Un primer efecto psicológico del adoctrinamiento ideológico es el proceso de despersonalización que sufre el activista. La importancia que se da en el grupo a la causa por la que se lucha cambia la mirada del activista: los que no comulgan con la propia ideología dejan de ser vistos como individuos y sólo son considerados como miembros del grupo a que pertenecen. Desde esta óptica, los londinenses no son vistos por los yihadistas como personas individuales con diferentes características de edad, sexo, etcétera, sino simplemente como infieles, como miembros de un país cuyo Gobierno hace la guerra en Irak. Mediante el adoctrinamiento en una ideología radical el individuo puede ser fanatizado y aprender un nuevo sentido del bien y del mal: ni los derechos humanos son algo necesariamente bueno ni tiene por qué ser malo asesinar en ciertas circunstancias. Para el fanático, el único criterio válido de moralidad es que la acción realizada contribuya a la realización de su propio ideal. Es legítimo e incluso deseable matar y morir si la acción al servicio del propio ideal así lo exige. Y todo ello sin que medie ningún escrúpulo moral, ya que se hace por un buen fin. Ya lo dijo con acierto Pascal: "Nunca se hace el mal tan bien como cuando se hace con buena conciencia".

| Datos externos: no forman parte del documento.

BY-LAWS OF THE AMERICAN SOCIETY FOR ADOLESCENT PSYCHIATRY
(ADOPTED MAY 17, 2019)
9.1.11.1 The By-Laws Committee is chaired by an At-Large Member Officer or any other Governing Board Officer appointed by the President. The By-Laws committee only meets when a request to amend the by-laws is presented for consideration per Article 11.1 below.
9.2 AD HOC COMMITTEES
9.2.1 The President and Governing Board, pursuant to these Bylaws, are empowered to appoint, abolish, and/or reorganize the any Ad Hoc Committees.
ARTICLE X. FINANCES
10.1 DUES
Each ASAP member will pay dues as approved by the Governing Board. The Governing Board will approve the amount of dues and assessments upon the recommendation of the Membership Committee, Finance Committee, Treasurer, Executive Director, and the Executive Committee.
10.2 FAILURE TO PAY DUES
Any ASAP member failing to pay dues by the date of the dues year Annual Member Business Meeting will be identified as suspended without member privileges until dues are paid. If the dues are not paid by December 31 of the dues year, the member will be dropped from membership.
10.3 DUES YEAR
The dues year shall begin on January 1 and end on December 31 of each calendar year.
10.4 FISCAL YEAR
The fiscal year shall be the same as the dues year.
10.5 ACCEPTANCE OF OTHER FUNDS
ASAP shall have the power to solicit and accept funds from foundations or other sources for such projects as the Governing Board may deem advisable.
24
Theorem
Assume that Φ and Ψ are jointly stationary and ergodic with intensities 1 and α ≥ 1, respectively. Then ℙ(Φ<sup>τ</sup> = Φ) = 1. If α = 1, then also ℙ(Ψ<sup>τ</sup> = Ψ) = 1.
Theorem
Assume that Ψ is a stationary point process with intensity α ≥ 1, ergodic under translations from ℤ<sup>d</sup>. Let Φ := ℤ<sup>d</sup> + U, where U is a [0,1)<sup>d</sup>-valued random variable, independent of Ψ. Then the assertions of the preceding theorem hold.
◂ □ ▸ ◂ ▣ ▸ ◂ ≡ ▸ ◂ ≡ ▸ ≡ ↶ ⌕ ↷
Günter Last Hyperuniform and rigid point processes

El extraño mecanismo psicológico a que nos estamos refiriendo fue denominado por el prestigioso psicólogo, Albert Bandura, inhibición o "desconexión moral". Este mecanismo, sin duda ajeno al psicópata, se basa en que igual que el hombre puede maltratar o incluso matar a un animal sin experimentar ningún remordimiento, puede también, apoyándose en justificaciones ideológicas, amortiguar el sentimiento de culpa en los malos tratos a personas, despojándolas de sus cualidades humanas, lo cual aleja de él toda simpatía o sentimiento de compasión hacia las víctimas.

Después del 7-J existe un serio peligro de aumento del racismo, como ya sucedió después del 11-S y del 11-M.

La islamofobia resulta ahora altamente preocupante, especialmente porque, como ha notado el islamólogo Gilles Kepel, son los inmigrados musulmanes en Europa que se sienten rechazados por la población autóctona quienes más corren el riesgo de refugiarse en el islamismo radical. Es responsabilidad de todos prevenir que esto ocurra y tener en cuenta que la inmensa mayoría de musulmanes que conviven a nuestro lado rechazan el fanatismo terrorista tanto o más que nosotros.